When religious authorities ask Jesus for a sign, he refuses, calling them an evil generation—bisha in Aramaic—literally unripe, unready, unprepared. He knows as with almighty Bruce, no sign will be enough to convince them of anything until they are prepared to see. Except for the sign of Jonah. We all know Jonah: God asks him to preach to the people of Nineveh but he hates them so much, wants to see them burn, that he runs away aboard a ship only to be swallowed by a great fish. He camps in the fish for three days, until he can finally admit his loss of control.

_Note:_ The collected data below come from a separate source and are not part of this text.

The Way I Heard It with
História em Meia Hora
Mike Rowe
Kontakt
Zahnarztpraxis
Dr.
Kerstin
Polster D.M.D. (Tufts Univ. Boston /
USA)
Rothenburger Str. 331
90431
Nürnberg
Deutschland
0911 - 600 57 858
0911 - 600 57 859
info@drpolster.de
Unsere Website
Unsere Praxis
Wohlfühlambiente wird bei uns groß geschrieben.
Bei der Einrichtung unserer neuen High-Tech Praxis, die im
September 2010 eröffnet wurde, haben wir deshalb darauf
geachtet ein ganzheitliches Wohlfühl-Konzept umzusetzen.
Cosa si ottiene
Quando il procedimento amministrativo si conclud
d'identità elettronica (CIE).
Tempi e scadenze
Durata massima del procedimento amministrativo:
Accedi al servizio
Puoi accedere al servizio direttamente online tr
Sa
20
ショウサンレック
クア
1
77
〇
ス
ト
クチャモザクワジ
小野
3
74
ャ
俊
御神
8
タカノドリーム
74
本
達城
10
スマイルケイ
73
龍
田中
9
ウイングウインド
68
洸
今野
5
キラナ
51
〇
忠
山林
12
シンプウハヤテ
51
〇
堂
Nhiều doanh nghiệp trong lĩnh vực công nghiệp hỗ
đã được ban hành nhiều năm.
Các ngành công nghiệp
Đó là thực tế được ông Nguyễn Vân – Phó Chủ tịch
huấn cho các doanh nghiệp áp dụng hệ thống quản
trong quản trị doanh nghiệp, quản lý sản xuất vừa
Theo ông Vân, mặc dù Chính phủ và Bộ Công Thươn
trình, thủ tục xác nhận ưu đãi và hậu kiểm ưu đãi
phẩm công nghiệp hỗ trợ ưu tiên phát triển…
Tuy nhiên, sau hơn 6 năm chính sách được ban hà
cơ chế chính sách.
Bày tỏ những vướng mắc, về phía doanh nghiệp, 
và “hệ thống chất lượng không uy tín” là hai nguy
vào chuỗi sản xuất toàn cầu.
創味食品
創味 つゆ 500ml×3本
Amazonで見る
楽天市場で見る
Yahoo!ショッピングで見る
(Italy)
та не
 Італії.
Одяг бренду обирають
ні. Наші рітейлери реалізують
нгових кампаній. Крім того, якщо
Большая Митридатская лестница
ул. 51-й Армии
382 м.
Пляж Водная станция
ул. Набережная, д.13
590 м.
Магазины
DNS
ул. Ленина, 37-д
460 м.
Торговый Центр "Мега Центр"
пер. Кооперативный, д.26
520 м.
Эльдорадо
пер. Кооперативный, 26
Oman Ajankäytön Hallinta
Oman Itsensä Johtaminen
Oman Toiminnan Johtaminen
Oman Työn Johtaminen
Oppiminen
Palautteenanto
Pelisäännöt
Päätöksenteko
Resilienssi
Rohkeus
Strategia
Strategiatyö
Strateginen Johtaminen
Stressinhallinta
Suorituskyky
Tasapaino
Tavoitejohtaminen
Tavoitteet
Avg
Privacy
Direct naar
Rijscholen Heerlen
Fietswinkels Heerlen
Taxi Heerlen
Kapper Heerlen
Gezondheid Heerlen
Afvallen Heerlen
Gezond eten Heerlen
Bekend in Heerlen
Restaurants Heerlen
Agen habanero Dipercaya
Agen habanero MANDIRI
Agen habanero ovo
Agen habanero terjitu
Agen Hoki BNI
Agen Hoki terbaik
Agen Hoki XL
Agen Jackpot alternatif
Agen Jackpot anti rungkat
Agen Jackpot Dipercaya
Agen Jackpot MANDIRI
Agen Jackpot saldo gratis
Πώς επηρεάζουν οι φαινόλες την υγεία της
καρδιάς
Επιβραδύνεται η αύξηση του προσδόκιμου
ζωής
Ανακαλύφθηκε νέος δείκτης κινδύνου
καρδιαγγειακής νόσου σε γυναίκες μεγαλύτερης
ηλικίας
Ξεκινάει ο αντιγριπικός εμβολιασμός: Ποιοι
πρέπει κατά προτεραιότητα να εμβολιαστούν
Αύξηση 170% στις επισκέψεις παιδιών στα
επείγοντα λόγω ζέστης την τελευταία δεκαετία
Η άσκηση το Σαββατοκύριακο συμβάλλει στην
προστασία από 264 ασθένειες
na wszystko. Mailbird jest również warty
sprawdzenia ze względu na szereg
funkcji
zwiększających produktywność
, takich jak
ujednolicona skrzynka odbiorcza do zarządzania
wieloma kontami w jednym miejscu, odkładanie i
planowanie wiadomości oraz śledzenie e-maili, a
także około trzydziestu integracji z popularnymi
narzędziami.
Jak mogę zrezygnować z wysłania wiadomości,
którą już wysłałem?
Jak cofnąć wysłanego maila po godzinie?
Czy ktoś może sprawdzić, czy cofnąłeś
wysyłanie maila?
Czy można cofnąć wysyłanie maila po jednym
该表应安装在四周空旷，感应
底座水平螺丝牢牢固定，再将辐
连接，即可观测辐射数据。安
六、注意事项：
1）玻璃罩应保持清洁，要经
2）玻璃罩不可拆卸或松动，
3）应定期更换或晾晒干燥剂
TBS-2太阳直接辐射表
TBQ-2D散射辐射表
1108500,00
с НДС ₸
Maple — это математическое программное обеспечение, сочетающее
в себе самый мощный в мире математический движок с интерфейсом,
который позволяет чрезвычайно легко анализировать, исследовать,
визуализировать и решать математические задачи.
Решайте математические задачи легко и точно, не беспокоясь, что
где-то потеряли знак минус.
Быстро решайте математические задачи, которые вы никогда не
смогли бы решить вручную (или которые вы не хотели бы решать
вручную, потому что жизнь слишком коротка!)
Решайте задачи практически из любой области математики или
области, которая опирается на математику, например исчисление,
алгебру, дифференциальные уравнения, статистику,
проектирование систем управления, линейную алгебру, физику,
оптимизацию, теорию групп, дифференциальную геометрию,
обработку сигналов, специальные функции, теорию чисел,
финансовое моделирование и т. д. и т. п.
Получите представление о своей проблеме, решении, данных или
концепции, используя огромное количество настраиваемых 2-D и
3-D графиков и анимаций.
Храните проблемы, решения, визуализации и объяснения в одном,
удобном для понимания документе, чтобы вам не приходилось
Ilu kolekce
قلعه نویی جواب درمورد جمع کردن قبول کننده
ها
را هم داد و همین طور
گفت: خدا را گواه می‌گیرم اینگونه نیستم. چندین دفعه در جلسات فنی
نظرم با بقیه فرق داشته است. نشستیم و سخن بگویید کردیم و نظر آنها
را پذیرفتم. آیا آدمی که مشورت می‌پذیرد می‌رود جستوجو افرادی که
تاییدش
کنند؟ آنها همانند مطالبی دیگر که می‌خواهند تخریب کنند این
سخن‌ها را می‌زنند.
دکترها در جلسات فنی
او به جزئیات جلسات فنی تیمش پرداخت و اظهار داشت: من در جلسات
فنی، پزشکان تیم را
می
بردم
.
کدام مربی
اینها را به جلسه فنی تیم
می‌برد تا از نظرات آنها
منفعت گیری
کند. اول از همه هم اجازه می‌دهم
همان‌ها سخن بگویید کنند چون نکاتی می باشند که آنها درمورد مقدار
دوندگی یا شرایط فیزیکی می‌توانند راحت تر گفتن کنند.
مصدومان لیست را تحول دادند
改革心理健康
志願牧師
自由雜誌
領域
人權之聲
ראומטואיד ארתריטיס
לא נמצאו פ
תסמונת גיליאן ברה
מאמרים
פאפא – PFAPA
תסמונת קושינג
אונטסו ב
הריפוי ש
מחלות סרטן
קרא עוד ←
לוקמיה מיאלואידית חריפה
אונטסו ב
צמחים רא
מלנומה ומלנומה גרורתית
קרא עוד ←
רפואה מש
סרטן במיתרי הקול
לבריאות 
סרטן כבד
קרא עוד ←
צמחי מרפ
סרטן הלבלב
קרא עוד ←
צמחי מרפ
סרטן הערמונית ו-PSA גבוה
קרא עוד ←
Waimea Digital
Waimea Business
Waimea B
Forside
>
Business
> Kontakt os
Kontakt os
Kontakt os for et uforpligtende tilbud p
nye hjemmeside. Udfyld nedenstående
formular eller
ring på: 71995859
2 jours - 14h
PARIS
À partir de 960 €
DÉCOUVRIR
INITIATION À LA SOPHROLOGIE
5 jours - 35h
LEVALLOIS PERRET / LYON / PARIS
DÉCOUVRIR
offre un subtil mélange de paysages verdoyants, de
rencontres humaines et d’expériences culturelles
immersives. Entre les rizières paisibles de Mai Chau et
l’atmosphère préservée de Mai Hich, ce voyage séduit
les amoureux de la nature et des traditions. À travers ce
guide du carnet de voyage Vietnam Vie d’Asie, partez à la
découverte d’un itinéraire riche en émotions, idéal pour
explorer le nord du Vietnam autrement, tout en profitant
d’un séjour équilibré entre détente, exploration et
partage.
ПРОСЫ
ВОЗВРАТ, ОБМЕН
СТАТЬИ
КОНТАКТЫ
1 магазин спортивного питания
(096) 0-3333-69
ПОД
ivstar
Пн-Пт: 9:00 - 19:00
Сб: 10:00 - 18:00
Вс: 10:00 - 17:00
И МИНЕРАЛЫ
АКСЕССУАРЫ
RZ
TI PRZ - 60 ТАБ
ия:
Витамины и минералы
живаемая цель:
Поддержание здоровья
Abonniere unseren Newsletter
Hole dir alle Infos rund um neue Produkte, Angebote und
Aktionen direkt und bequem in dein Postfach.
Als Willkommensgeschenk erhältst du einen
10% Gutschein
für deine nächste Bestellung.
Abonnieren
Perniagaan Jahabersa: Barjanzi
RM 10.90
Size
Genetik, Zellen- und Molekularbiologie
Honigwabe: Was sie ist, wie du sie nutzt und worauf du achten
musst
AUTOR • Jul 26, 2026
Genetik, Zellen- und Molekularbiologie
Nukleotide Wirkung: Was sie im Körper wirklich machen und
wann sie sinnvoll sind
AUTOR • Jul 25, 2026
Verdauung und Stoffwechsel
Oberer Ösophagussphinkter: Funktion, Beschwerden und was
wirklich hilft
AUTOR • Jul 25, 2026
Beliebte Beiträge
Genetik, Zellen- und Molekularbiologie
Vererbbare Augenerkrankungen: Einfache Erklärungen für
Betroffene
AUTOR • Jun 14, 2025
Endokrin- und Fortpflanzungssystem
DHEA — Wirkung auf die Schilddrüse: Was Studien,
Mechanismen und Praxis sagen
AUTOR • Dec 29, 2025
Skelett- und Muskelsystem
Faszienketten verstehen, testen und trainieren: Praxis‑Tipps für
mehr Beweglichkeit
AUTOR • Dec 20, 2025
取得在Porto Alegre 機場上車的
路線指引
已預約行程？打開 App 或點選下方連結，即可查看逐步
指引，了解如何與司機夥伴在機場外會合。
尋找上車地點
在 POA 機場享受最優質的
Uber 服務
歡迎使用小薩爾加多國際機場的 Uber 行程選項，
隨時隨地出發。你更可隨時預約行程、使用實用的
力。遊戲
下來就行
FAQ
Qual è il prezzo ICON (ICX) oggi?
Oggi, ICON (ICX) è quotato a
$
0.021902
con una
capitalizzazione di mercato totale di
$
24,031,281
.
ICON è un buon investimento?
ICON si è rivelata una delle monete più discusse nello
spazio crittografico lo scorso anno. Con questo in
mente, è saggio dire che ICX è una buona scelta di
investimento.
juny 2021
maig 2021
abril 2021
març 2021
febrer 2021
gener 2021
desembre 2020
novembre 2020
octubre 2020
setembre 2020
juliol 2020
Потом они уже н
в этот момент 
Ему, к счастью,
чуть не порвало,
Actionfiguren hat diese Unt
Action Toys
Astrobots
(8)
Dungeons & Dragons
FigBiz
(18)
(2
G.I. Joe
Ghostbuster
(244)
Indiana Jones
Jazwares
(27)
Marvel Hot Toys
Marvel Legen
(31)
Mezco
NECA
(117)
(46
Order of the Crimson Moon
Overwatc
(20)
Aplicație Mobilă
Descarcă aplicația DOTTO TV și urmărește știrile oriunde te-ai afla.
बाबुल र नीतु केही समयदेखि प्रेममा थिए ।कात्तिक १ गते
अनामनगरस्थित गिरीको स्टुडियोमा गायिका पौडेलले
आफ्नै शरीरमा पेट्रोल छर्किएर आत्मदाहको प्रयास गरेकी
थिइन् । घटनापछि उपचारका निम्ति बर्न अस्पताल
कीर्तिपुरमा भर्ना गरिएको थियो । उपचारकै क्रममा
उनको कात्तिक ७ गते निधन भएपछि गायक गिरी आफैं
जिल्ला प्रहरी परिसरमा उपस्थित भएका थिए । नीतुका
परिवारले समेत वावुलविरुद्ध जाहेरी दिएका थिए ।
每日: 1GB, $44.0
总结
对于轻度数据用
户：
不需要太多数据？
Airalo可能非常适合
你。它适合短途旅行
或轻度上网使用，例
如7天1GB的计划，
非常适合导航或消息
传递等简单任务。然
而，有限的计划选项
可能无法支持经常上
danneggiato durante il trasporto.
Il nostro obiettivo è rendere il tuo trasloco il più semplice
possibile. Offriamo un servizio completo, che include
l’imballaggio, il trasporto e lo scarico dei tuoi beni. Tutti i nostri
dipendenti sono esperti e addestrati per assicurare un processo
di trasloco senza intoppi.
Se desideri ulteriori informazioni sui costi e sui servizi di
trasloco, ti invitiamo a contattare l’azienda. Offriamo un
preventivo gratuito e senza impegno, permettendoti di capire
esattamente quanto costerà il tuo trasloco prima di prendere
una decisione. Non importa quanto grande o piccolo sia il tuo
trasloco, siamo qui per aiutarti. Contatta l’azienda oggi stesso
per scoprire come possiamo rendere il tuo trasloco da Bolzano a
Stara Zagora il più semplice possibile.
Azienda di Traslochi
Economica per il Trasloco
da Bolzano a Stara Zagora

Ironically, Jonah is the only Old Testament prophet who successfully preaches a people to repentance, but when God spares the city, Jonah is not happy. This is why he ran away. He knew his God, the extent of God’s love and compassion. But his own love was still tribal. His God should not be their God. God’s love should not extend to those he hated. The descent of his three days in the belly of the beast brought him to the gates of Nineveh, but he’d need another descent before he could extend his love all the way to the enemy.

This is the way of it.

No sign will ever be enough to overcome our human fears and need for tribal certainty. But the sign of Jonah, descending deep enough, long enough to implode our narrow view of life and love, is the only way to become free enough to see a greater expanse. Whether through external trauma and loss, or internally through intentional spiritual formation, if we’re willing to surrender to the beast, we still won’t find certainty—that’s impossible. But in stripping off illusion, the reality of love extending everywhere, filling every crack, can convince us our borders are artificial, our tribes too small, and our identity defined only in each other.